The UK is reportedly set to avoid a recession this year, mainly due to wage growth outpacing price inflation.
The EY Item Club (which sounds like a pretty strange name for a club, if you ask us) has predicted that economic output growth will hit 0.6%, rather than the 0.4% it forecast back in July this year.
Energy and food prices have also fallen, and it is thought that inflation will hit around 4.5% by the end of 2023.
This cooling of inflation and growth in wages should lift household spending, according to the Item Club.
This comes as the ONS has updated its historical GDP data to show that the economy had expanded by 1.8% since the start of the Covid-19 pandemic (that’s a £1 in the newsroom swear jar for me), faster than Germany and France.
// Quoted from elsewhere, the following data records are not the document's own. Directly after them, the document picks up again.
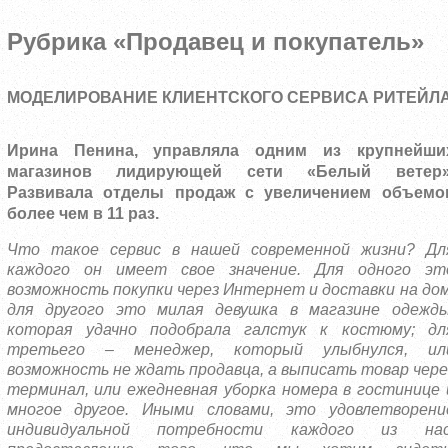
Рубрика «Продавец и покупатель»
МОДЕЛИРОВАНИЕ КЛИЕНТСКОГО СЕРВИСА РИТЕЙЛ
Ирина Пенина, управляла одним из крупнейши
магазинов лидирующей сети «Белый ветер»
Развивала отделы продаж с увеличением объемо
более чем в 11 раз.
Что такое сервис в нашей современной жизни? Дл
каждого он имеет свое значение. Для одного эт
возможность покупки через Интернет и доставки на дом
для другого это милая девушка в магазине одежды
которая удачно подобрала галстук к костюму; дл
третьего – менеджер, который улыбнулся, ил
возможность не ждать продавца, а выписать товар чере
терминал, или ежедневная уборка номера в гостинице 
многое другое. Иными словами, это удовлетворени
индивидуальной потребности каждого из нас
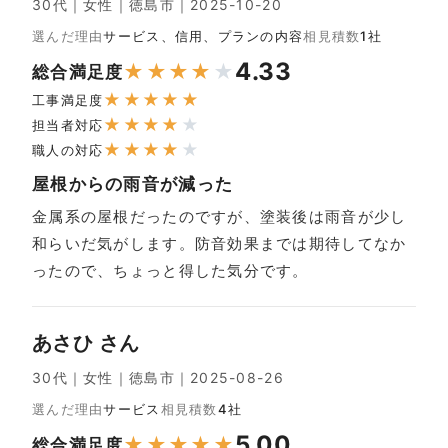
30代｜女性｜徳島市｜2025-10-20
選んだ理由
サービス、信用、プランの内容
相見積数
1社
4.33
★
★
★
★
★
総合満足度
★
★
★
★
★
工事満足度
★
★
★
★
★
担当者対応
★
★
★
★
★
職人の対応
屋根からの雨音が減った
金属系の屋根だったのですが、塗装後は雨音が少し
和らいだ気がします。防音効果までは期待してなか
ったので、ちょっと得した気分です。
あさひ さん
30代｜女性｜徳島市｜2025-08-26
選んだ理由
サービス
相見積数
4社
5.00
★
★
★
★
★
総合満足度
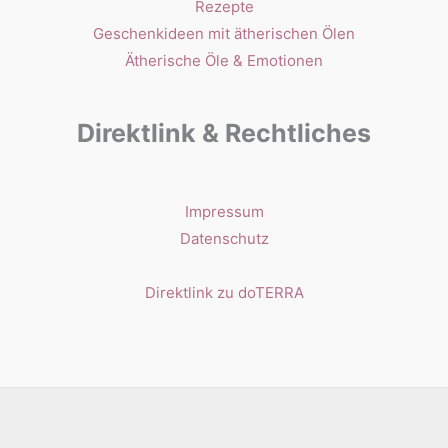
Rezepte
Geschenkideen mit ätherischen Ölen
Ätherische Öle & Emotionen
Direktlink & Rechtliches
Impressum
Datenschutz
Direktlink zu doTERRA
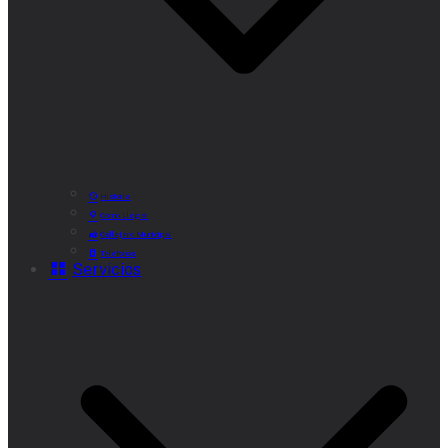
Historia
Cómo Llegar
Callejero Municipal
Teléfonos
Servicios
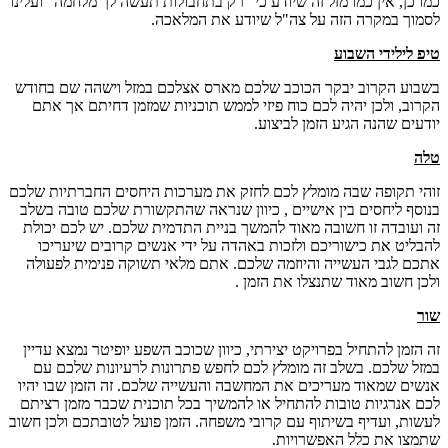
כמו כן, אין כמו מזל זה שיודע כי "רק בתחבולות תעשה לך מלחמה" ועלינו
לסמוך במקרה הזה על צה"ל שיודע את המלאכה.
טיפ לילידי השבוע
בשבוע הקרוב יבקר הכוכב שלכם מארס אצלכם במזל וישהה שם בחודש
הקרוב, ולכן יהיה לכם כוח פיזי לממש תוכניות שמזמן דחיתם אך אתם
יודעים שהנה הגיע הזמן לביצוע.
טלה
זוהי תקופה שבה מומלץ לכם לחזק את מערכות היחסים החברתיות שלכם
בנוסף ליחסים בין אישיים , כיוון שנראה שהתקשורת שלכם טובה בשלב
זה ועובדה זו חשובה מאוד להמשך בניית התדמית שלכם. יש לכם יכולת
להבליט את כישוריכם ולזכות באהדה על ידי אנשים קרובים שיעריכו
אתכם לגבי העשייה והיוזמה שלכם. אתם מלאי תשוקה פנימית לפעולה
ולכן חשוב מאוד שתנצלו את הזמן .
שור
זה הזמן להתחיל בפרויקט יצירתי, כיוון שכוכב השפע יופיטר נמצא עדיין
במזל שלכם. בשלב זה מומלץ לכם לחפש פתרונות לרעיונות שלכם עם
אנשים שמאוד מעריכים את המחשבה והעשייה שלכם. זה הזמן שבו יהיו
לכם אנרגיות טובות להתחיל או להמשיך בכל תוכנית שכבר מזמן רציתם
לעשות, ועדיף בשיתוף עם קרובי משפחה. הזמן פועל לטובתכם ולכן חשוב
שתמצו את כלל האפשרויות.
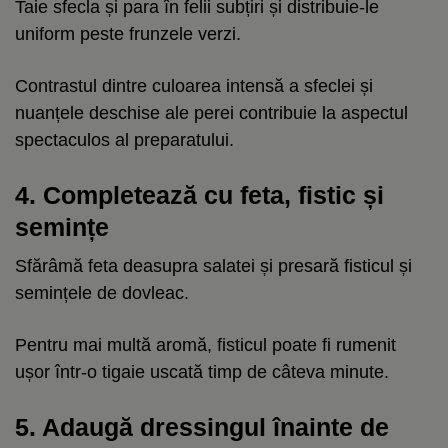
Taie sfecla și para în felii subțiri și distribuie-le
uniform peste frunzele verzi.
Contrastul dintre culoarea intensă a sfeclei și
nuanțele deschise ale perei contribuie la aspectul
spectaculos al preparatului.
4. Completează cu feta, fistic și
semințe
Sfărâmă feta deasupra salatei și presară fisticul și
semințele de dovleac.
Pentru mai multă aromă, fisticul poate fi rumenit
ușor într-o tigaie uscată timp de câteva minute.
5. Adaugă dressingul înainte de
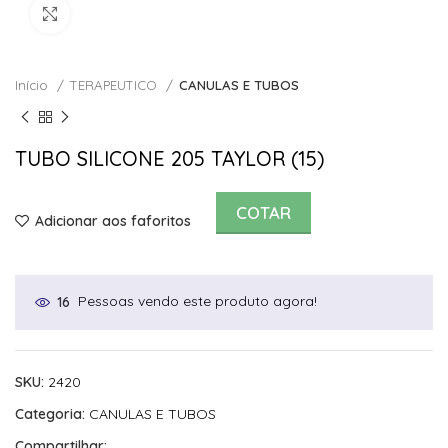
Click to enlarge
Início
TERAPEUTICO
CANULAS E TUBOS
TUBO SILICONE 205 TAYLOR (15)
COTAR
Adicionar aos faforitos
Pessoas vendo este produto agora!
16
SKU:
2420
Categoria:
CANULAS E TUBOS
Compartilhar:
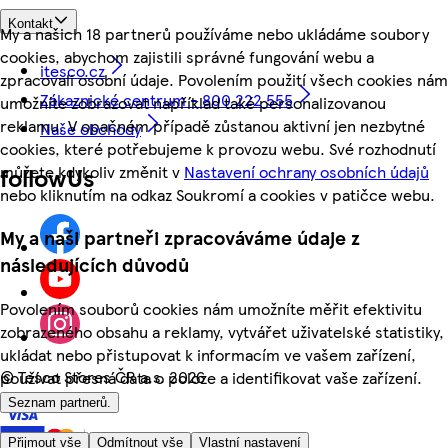
Kontakt
My a našich 18 partnerů používáme nebo ukládáme soubory
cookies, abychom zajistili správné fungování webu a
itesco.cz
zpracovali osobní údaje. Povolením použití všech cookies nám
Zákaznické centrum - 800 222 555
umožníte zobrazovat například také personalizovanou
reklamu. V opačném případě zůstanou aktivní jen nezbytné
Naše obchody
cookies, které potřebujeme k provozu webu. Své rozhodnutí
můžete kdykoliv změnit v
Nastavení ochrany osobních údajů
followUs
nebo kliknutím na odkaz Soukromí a cookies v patičce webu.
My a naši partneři zpracováváme údaje z
následujících důvodů
Povolením souborů cookies nám umožníte měřit efektivitu
zobrazeného obsahu a reklamy, vytvářet uživatelské statistiky,
ukládat nebo přistupovat k informacím ve vašem zařízení,
©
Tesco Stores ČR a.s. 2026
používat přesná data o poloze a identifikovat vaše zařízení.
Seznam partnerů.
Přijmout vše
Odmítnout vše
Vlastní nastavení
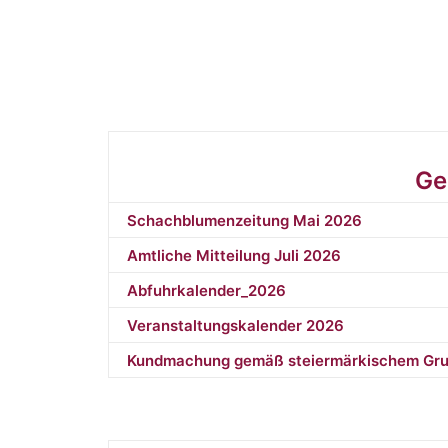
Ge
Schachblumenzeitung Mai 2026
Amtliche Mitteilung Juli 2026
Abfuhrkalender_2026
Veranstaltungskalender 2026
Kundmachung gemäß steiermärkischem Gru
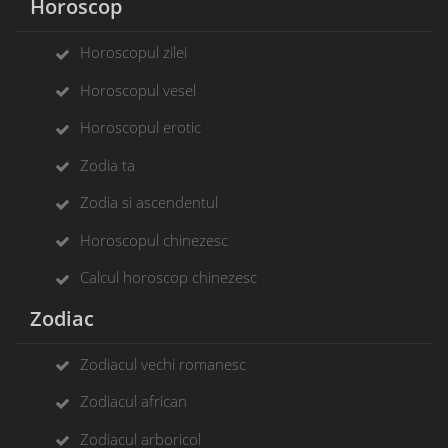
Horoscop
Horoscopul zilei
Horoscopul vesel
Horoscopul erotic
Zodia ta
Zodia si ascendentul
Horoscopul chinezesc
Calcul horoscop chinezesc
Zodiac
Zodiacul vechi romanesc
Zodiacul african
Zodiacul arboricol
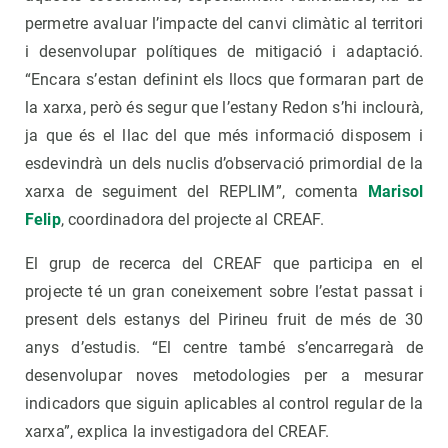
permetre avaluar l’impacte del canvi climàtic al territori
i desenvolupar polítiques de mitigació i adaptació.
“Encara s’estan definint els llocs que formaran part de
la xarxa, però és segur que l’estany Redon s’hi inclourà,
ja que és el llac del que més informació disposem i
esdevindrà un dels nuclis d’observació primordial de la
xarxa de seguiment del REPLIM”, comenta
Marisol
Felip
, coordinadora del projecte al CREAF.
El grup de recerca del CREAF que participa en el
projecte té un gran coneixement sobre l’estat passat i
present dels estanys del Pirineu fruit de més de 30
anys d’estudis. “El centre també s’encarregarà de
desenvolupar noves metodologies per a mesurar
indicadors que siguin aplicables al control regular de la
xarxa”, explica la investigadora del CREAF.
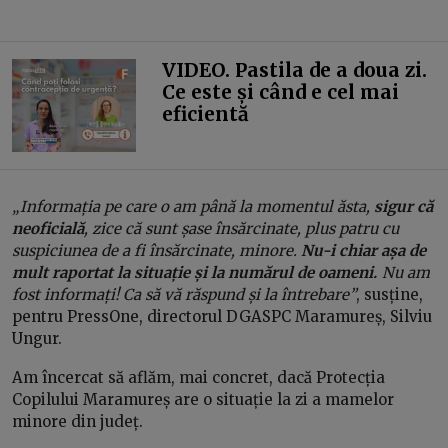
VIDEO. Pastila de a doua zi.
Ce este și când e cel mai
eficientă
„ Informația pe care o am până la momentul ăsta,
sigur că
neoficială
, zice că sunt șase însărcinate, plus patru cu
suspiciunea de a fi însărcinate, minore.
Nu-i chiar așa de
mult raportat la situație și la numărul de oameni.
Nu am
fost informați! Ca să vă răspund și la întrebare”
, susține,
pentru PressOne, directorul DGASPC Maramureș, Silviu
Ungur.
Am încercat să aflăm, mai concret, dacă Protecția
Copilului Maramureș are o situație la zi a mamelor
minore din județ.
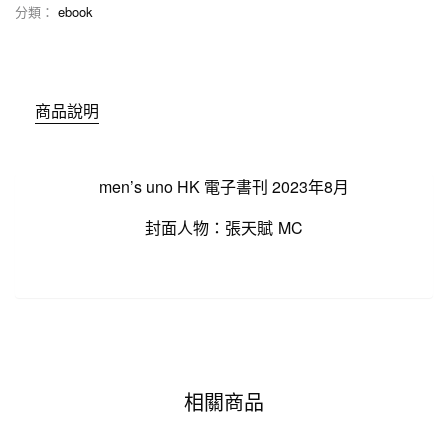
分類：
ebook
商品說明
men’s uno HK 電子書刊 2023年8月
封面人物：張天賦 MC
相關商品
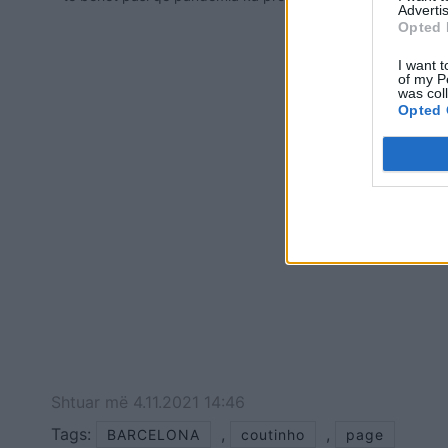
Advertis
financiarisht klubin. Po ashtu ai ka treguar
Opted 
se deri më tani Barcelona ka humbur më…
Coutinho i v
I want t
of my P
was col
Opted 
Shtuar
më
4.11.2021 14:46
Tags:
,
,
BARCELONA
coutinho
page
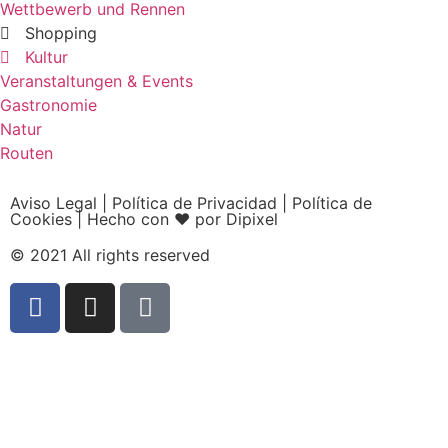
Wettbewerb und Rennen
Shopping
Kultur
Veranstaltungen & Events
Gastronomie
Natur
Routen
Aviso Legal
|
Política de Privacidad
|
Política de
Cookies
|
Hecho con ❤ por Dipixel
© 2021 All rights reserved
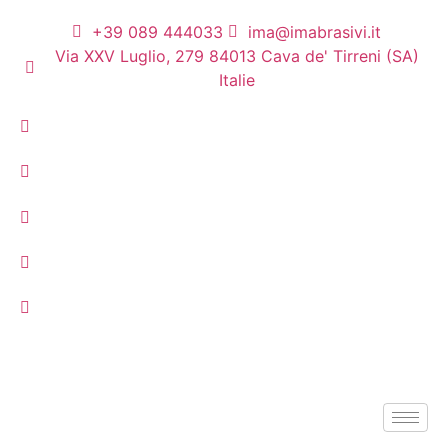
+39 089 444033
ima@imabrasivi.it
Via XXV Luglio, 279 84013 Cava de' Tirreni (SA)
Italie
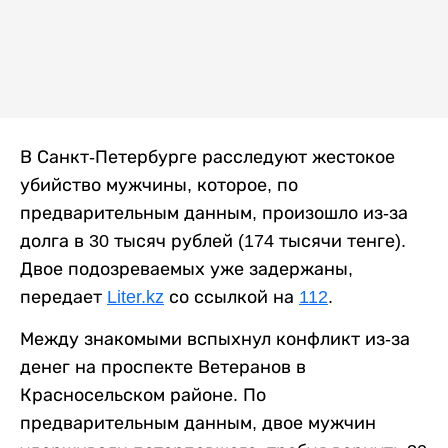
В Санкт-Петербурге расследуют жестокое
убийство мужчины, которое, по
предварительным данным, произошло из-за
долга в 30 тысяч рублей (174 тысячи тенге).
Двое подозреваемых уже задержаны,
передает
Liter.kz
со ссылкой на
112
.
Между знакомыми вспыхнул конфликт из-за
денег на проспекте Ветеранов в
Красносельском районе. По
предварительным данным, двое мужчин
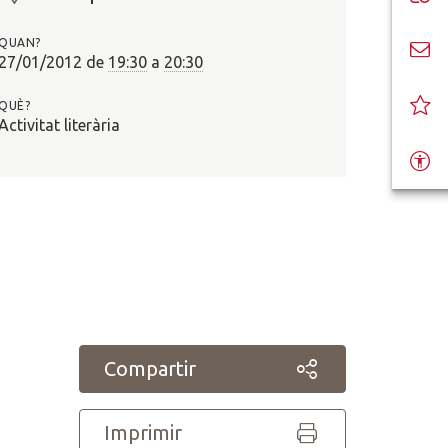
O
n
QUAN?
?
27/01/2012
de
19:30
a
20:30
QUÈ?
Activitat literària
Compartir
Imprimir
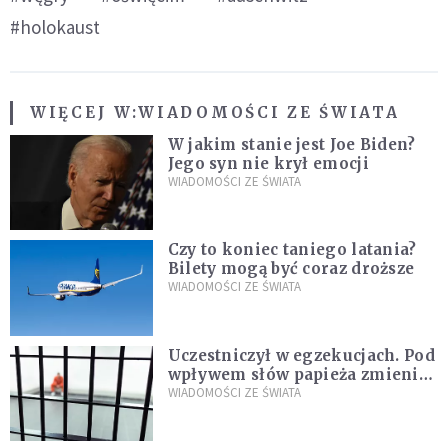
#holokaust
WIĘCEJ W:
WIADOMOŚCI ZE ŚWIATA
W jakim stanie jest Joe Biden?
Jego syn nie krył emocji
WIADOMOŚCI ZE ŚWIATA
Czy to koniec taniego latania?
Bilety mogą być coraz droższe
WIADOMOŚCI ZE ŚWIATA
Uczestniczył w egzekucjach. Pod
wpływem słów papieża zmienił
zdanie
WIADOMOŚCI ZE ŚWIATA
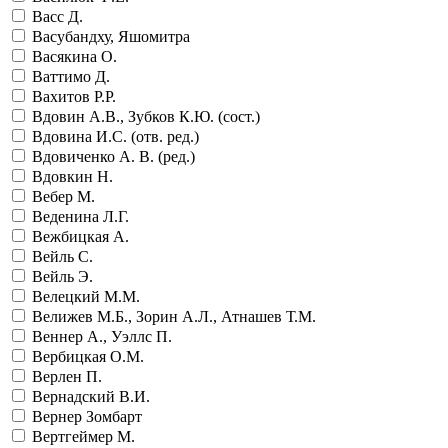
Васс Д.
Васубандху, Яшомитра
Васякина О.
Ваттимо Д.
Вахитов Р.Р.
Вдовин А.В., Зубков К.Ю. (сост.)
Вдовина И.С. (отв. ред.)
Вдовиченко А. В. (ред.)
Вдовкин Н.
Вебер М.
Веденина Л.Г.
Вежбицкая А.
Вейль С.
Вейль Э.
Велецкий М.М.
Велижев М.Б., Зорин А.Л., Атнашев Т.М.
Веннер А., Уэллс П.
Вербицкая О.М.
Верлен П.
Вернадский В.И.
Вернер Зомбарт
Вертгеймер М.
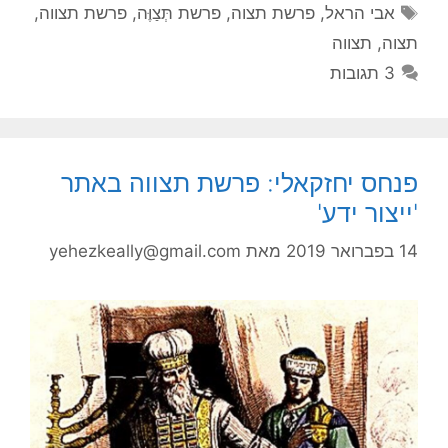
תגיות
אבי הראל
,
פרשת תצוה
,
פרשת תְּצַוֶּה
,
פרשת תצווה
,
תצוה
,
תצווה
3 תגובות
פנחס יחזקאלי: פרשת תצווה באתר
'ייצור ידע'
14 בפברואר 2019
מאת
yehezkeally@gmail.com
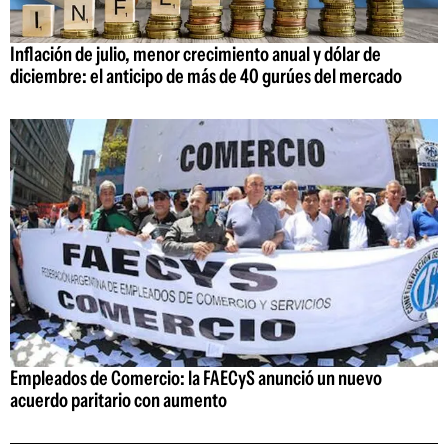
Inflación de julio, menor crecimiento anual y dólar de
diciembre: el anticipo de más de 40 gurúes del mercado
Empleados de Comercio: la FAECyS anunció un nuevo
acuerdo paritario con aumento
Business investment has also been more robust, and is forecast to grow at 5.9% this year, the highest rate since the heady days of 2016, and a whole lot better than the 1.4% forecast by EY in July.
Martin Beck, chief economic adviser to EY Item Club, said: “While recent industry surveys have been fairly gloomy about the UK economy, there have been enough positive developments, including upwards revisions to past data, to lift the mood music and reduce the danger of recession becoming a self-fulfilling prophecy.”
Clearly in a chipper mood, EY have also said that there is less chance of a more serious correction in the housing market. Lenders are apparently more likely to allow borrowers to postpone mortgage payments rather than taking repossession action, and the ratio between average house prices and incomes has declined.